Abstract: In this study, the release of proteins and other biomolecules into an aqueous media from two red macroalgae (Sphaerococcus coronopifolius and Gelidium spinosum) was studied using eight different cell disruption techniques. The contents of carbohydrates, pigments, and phenolic compounds coextracted with proteins were quantified. In addition, morphological changes at the cellular level in response to the different pretreatment methods were observed by an optical microscope. Finally, the antioxidant capacity of obtained protein extracts was evaluated using three in vitro tests. For both S. coronopifolius and G. spinosum, ultrasonication for 60 min proved to be the most effective technique for protein extraction, yielding values of 3.46 ± 0.06 mg/g DW and 9.73 ± 0.41 mg/g DW, respectively. Furthermore, the highest total contents of phenolic compounds, flavonoids, and carbohydrates were also recorded with the same method. However, the highest pigment contents were found with ultrasonication for 15 min. Interestingly, relatively high antioxidant activities like radical scavenging activity (31.57-65.16%), reducing power (0.51-1.70, OD at 700 nm), and ferrous iron-chelating activity (28.76-61.37%) were exerted by the different protein extracts whatever the pretreatment method applied. This antioxidant potency could be attributed to the presence of polyphenolic compounds, pigments, and/or other bioactive substances in these extracts. Among all the used techniques, ultrasonication pretreatment for 60 min appears to be the most efficient method in terms of destroying the macroalgae cell wall and extracting the molecules of interest, especially proteins.

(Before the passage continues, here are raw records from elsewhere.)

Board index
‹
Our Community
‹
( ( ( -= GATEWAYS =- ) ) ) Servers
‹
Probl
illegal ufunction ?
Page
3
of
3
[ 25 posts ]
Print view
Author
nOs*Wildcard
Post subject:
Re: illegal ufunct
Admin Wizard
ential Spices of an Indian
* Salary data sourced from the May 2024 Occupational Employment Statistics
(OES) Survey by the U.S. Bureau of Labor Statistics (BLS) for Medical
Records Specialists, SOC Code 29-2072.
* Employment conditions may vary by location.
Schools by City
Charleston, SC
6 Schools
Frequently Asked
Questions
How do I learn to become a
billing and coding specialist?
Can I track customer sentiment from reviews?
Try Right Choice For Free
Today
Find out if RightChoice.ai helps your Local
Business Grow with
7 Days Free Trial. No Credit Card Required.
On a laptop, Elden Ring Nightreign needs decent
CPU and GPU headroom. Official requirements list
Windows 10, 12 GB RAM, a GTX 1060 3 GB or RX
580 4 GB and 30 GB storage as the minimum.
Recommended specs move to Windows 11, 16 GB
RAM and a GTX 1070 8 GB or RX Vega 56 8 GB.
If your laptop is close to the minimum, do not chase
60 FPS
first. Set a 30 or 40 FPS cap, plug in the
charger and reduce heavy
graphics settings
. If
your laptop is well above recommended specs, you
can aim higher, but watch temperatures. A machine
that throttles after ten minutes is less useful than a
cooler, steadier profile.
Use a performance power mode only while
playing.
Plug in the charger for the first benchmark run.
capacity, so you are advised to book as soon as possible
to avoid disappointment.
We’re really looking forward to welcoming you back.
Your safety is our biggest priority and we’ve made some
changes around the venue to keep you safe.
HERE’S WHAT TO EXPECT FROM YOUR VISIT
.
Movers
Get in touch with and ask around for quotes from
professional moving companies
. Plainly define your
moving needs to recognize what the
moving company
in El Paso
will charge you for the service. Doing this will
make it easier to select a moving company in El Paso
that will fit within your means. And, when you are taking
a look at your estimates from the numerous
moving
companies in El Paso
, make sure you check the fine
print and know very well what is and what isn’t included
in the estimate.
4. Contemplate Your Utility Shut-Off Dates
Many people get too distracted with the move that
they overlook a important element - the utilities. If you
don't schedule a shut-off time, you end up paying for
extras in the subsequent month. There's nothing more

The protein fractions derived from the two red macroalgae under these conditions were precipitated with ammonium sulfate, lyophilized, and their molecular weight distribution was determined using SDS-PAGE. Our results showed that the major protein bands were observed between 25 kDa and 60 kDa for S. coronopifolius and ranged from 20 kDa to 150 kDa for G. spinosum. These findings indicated that ultrasonication for 60 min could be sufficient to disrupt the algae cells for obtaining protein-rich extracts with promising biological properties, especially antioxidant activity.